### Information given:
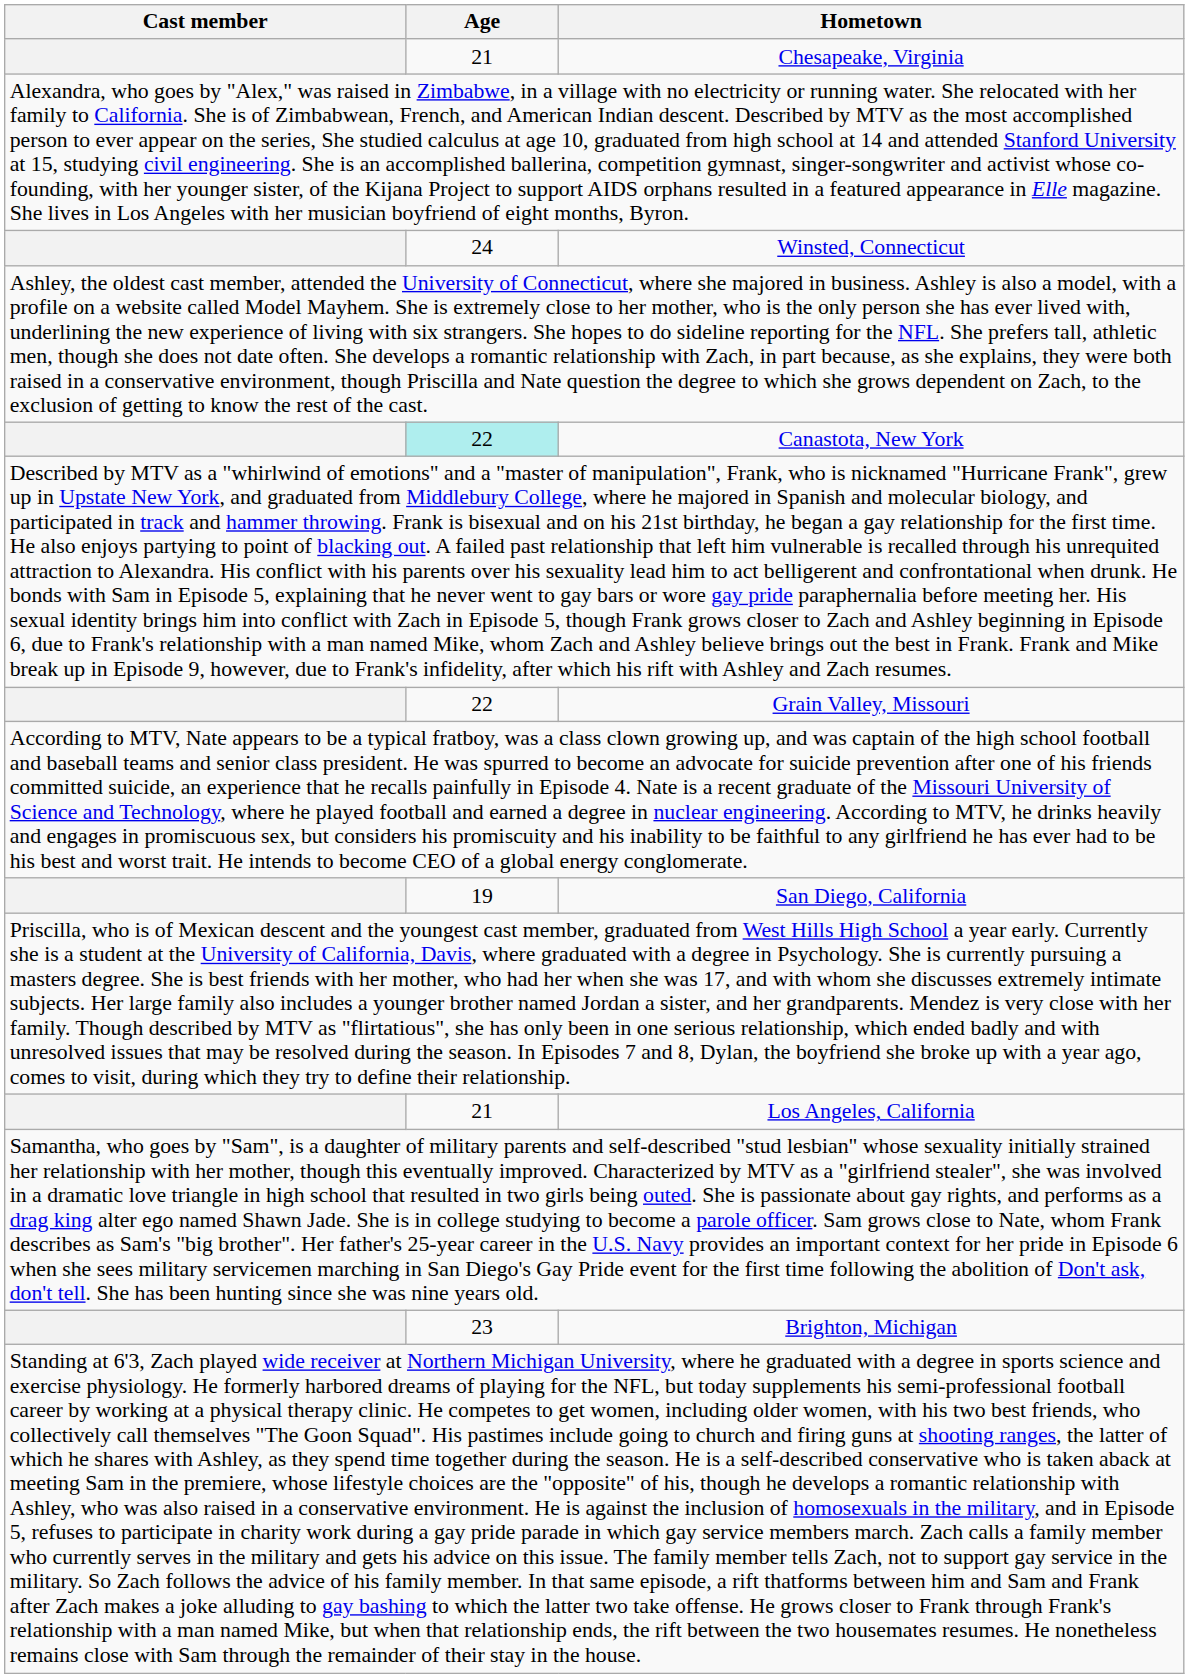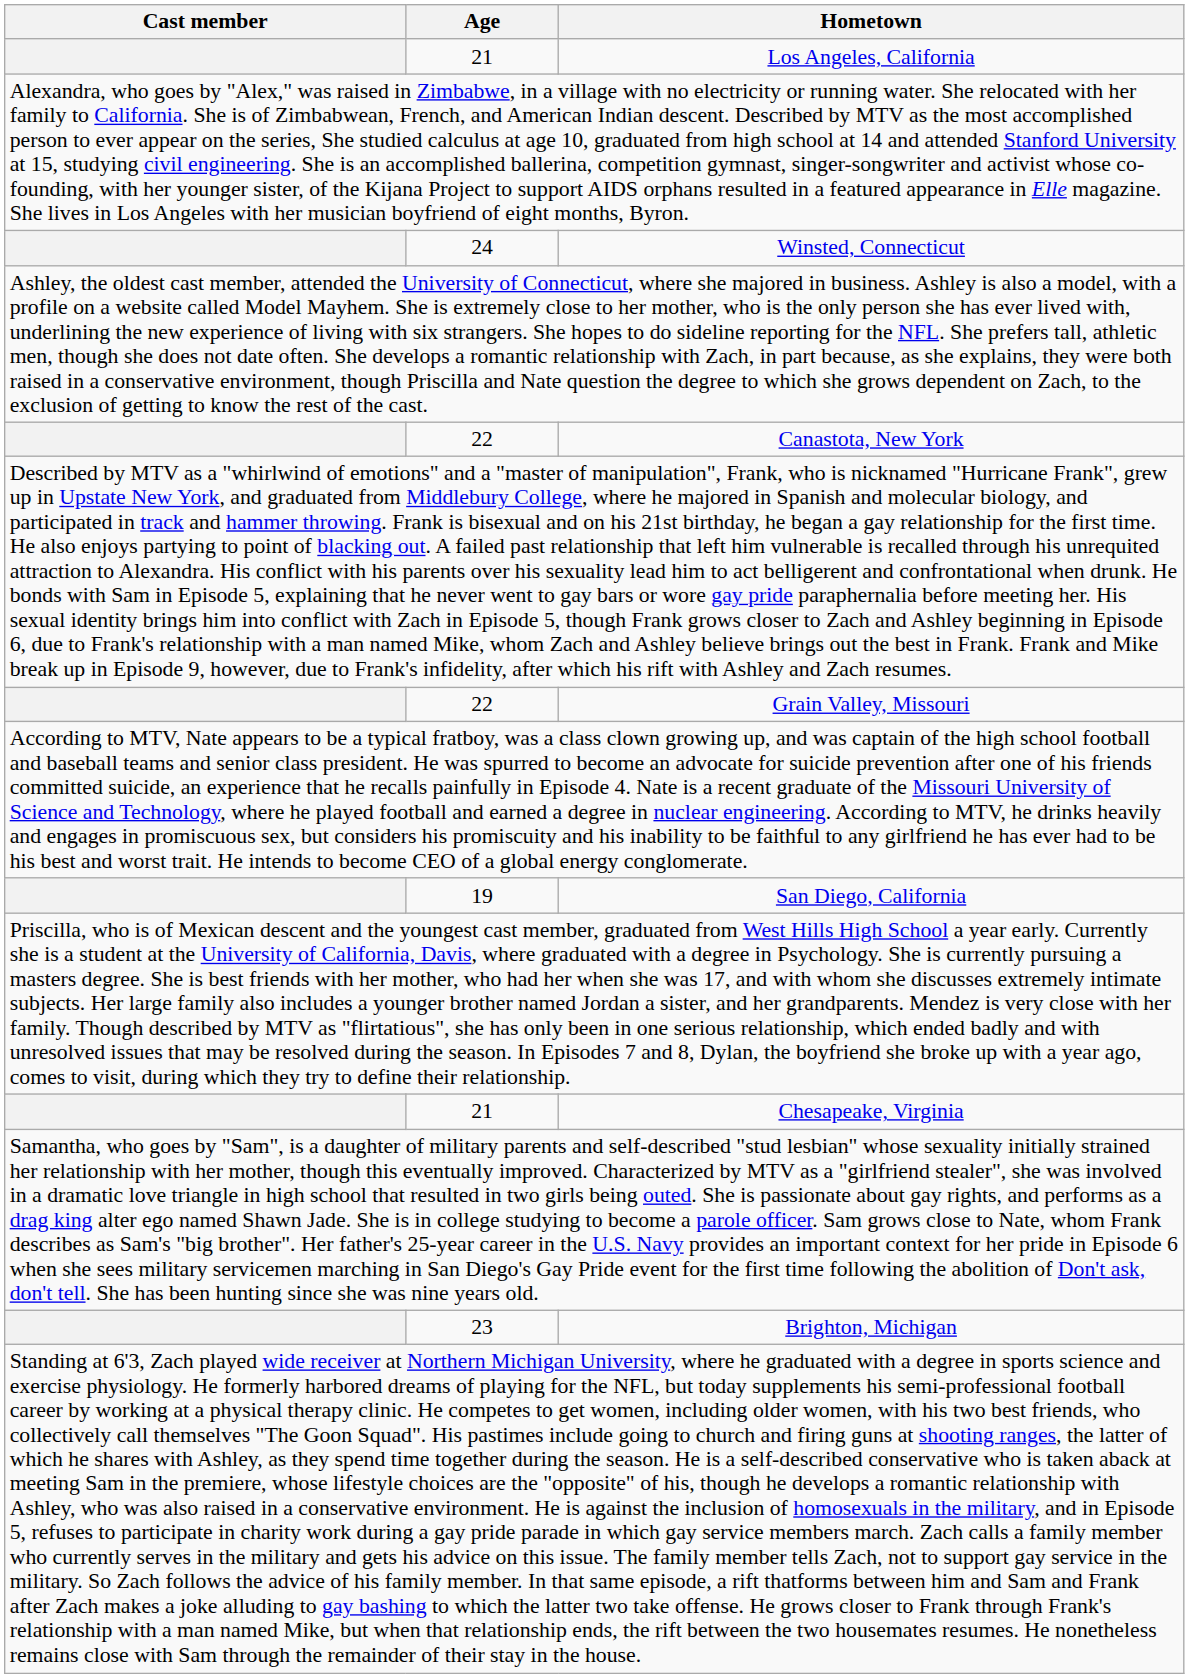rows swapped: Los Angeles, California <-> Chesapeake, Virginia
Canastota, New York | Age: paleturquoise background -> no background
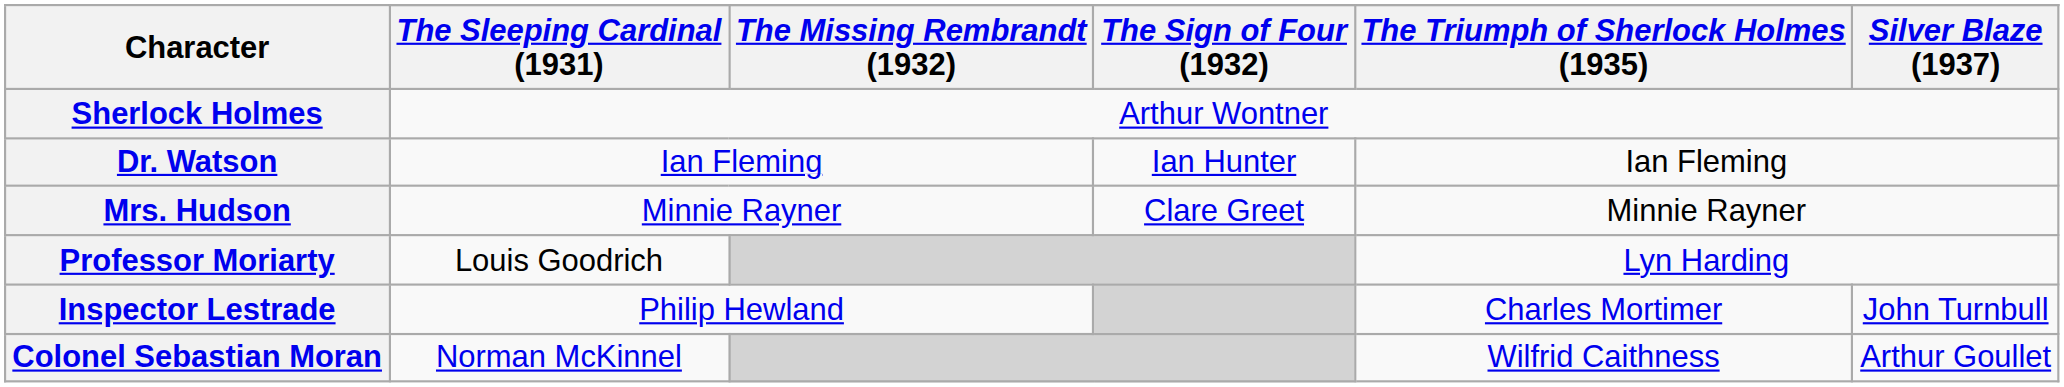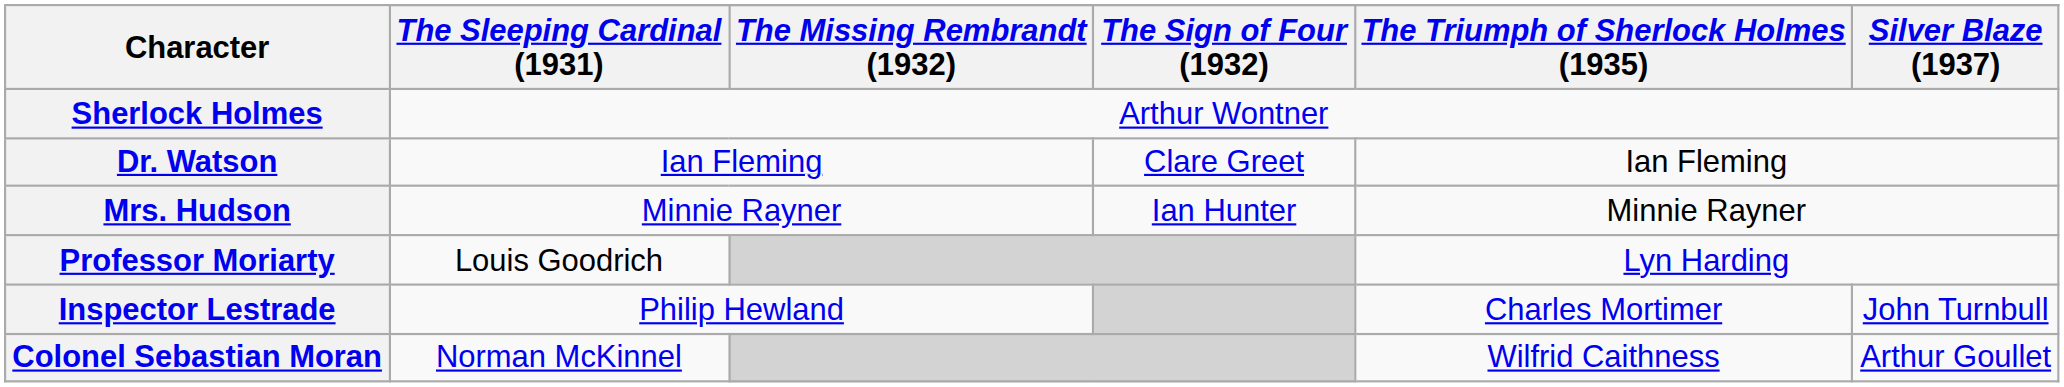Dr. Watson | The Sign of Four (1932): Ian Hunter -> Clare Greet
Mrs. Hudson | The Sign of Four (1932): Clare Greet -> Ian Hunter
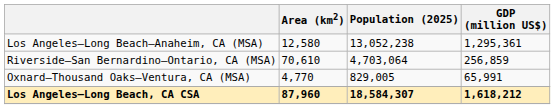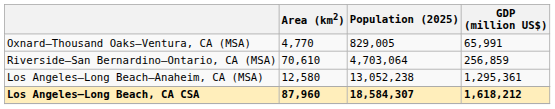rows swapped: Los Angeles–Long Beach–Anaheim, CA (MSA) <-> Oxnard–Thousand Oaks–Ventura, CA (MSA)
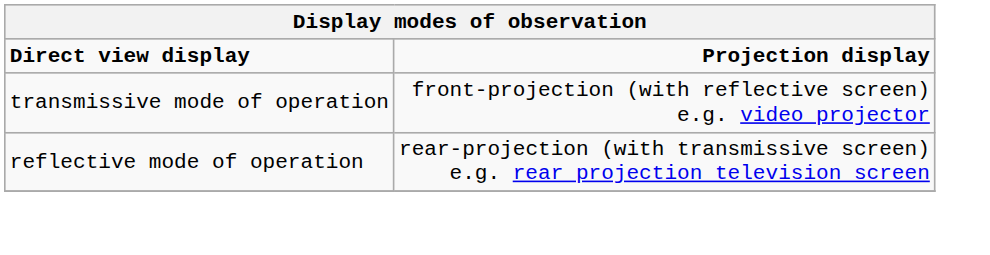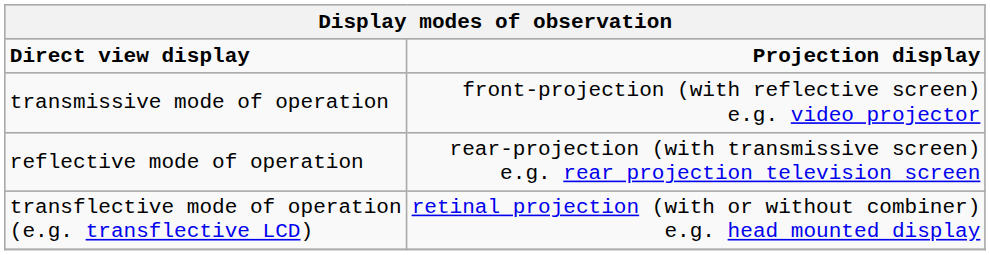+ row: transflective mode of operation (e.g. transflective LCD) | retinal projection (with or without combiner) e.g. head mounted display
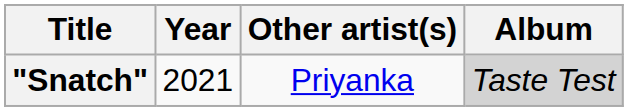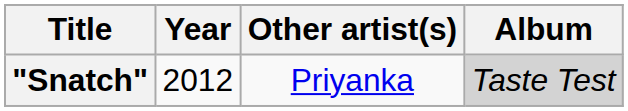"Snatch" | Year: 2021 -> 2012
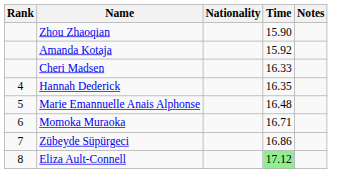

### Problem to solve:
Could you edit every line of the entries so that "rows swapped" becomes "rows switched" and nothing else changes, leaving the pictures out of your answer?

### Output for this task:
rows switched: Los Angeles, California <-> Chesapeake, Virginia
Canastota, New York | Age: paleturquoise background -> no background
Dr. Watson | The Sign of Four (1932): Ian Hunter -> Clare Greet
Mrs. Hudson | The Sign of Four (1932): Clare Greet -> Ian Hunter
rows switched: Los Angeles–Long Beach–Anaheim, CA (MSA) <-> Oxnard–Thousand Oaks–Ventura, CA (MSA)
+ row: transflective mode of operation (e.g. transflective LCD) | retinal projection (with or without combiner) e.g. head mounted display
"Snatch" | Year: 2021 -> 2012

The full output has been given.